# Work instruction
Copy out all of the data exactly as it appears.

# Dataset entries

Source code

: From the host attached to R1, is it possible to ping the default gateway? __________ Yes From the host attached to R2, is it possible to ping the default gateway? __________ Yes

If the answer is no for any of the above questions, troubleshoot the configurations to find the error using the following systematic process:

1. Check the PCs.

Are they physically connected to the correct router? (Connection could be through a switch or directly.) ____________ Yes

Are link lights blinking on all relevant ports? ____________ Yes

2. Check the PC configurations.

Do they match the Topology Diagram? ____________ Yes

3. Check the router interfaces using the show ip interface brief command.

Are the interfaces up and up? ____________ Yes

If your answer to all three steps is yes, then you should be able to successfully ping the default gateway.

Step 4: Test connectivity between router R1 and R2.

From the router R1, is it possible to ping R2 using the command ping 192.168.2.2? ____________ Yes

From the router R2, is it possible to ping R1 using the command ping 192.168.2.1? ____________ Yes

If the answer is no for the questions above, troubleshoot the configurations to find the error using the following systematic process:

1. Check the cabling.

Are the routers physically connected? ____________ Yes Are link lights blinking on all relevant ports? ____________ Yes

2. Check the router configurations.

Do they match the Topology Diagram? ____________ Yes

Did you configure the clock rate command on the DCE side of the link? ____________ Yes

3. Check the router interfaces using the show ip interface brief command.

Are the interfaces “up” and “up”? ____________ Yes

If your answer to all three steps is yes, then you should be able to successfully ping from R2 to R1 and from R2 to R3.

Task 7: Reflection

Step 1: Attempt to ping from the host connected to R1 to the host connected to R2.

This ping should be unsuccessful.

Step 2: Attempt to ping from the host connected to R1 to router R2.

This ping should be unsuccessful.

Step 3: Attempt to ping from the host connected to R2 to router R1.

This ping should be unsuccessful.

# Solution
Source code

: From the host attached to R1, is it possible to ping the default gateway? __________ Yes From the host attached to R2, is it possible to ping the default gateway? __________ Yes

If the answer is no for any of the above questions, troubleshoot the configurations to find the error using the following systematic process:

1. Check the PCs.

Are they physically connected to the correct router? (Connection could be through a switch or directly.) ____________ Yes

Are link lights blinking on all relevant ports? ____________ Yes

2. Check the PC configurations.

Do they match the Topology Diagram? ____________ Yes

3. Check the router interfaces using the show ip interface brief command.

Are the interfaces up and up? ____________ Yes

If your answer to all three steps is yes, then you should be able to successfully ping the default gateway.

Step 4: Test connectivity between router R1 and R2.

From the router R1, is it possible to ping R2 using the command ping 192.168.2.2? ____________ Yes

From the router R2, is it possible to ping R1 using the command ping 192.168.2.1? ____________ Yes

If the answer is no for the questions above, troubleshoot the configurations to find the error using the following systematic process:

1. Check the cabling.

Are the routers physically connected? ____________ Yes Are link lights blinking on all relevant ports? ____________ Yes

2. Check the router configurations.

Do they match the Topology Diagram? ____________ Yes

Did you configure the clock rate command on the DCE side of the link? ____________ Yes

3. Check the router interfaces using the show ip interface brief command.

Are the interfaces “up” and “up”? ____________ Yes

If your answer to all three steps is yes, then you should be able to successfully ping from R2 to R1 and from R2 to R3.

Task 7: Reflection

Step 1: Attempt to ping from the host connected to R1 to the host connected to R2.

This ping should be unsuccessful.

Step 2: Attempt to ping from the host connected to R1 to router R2.

This ping should be unsuccessful.

Step 3: Attempt to ping from the host connected to R2 to router R1.

This ping should be unsuccessful.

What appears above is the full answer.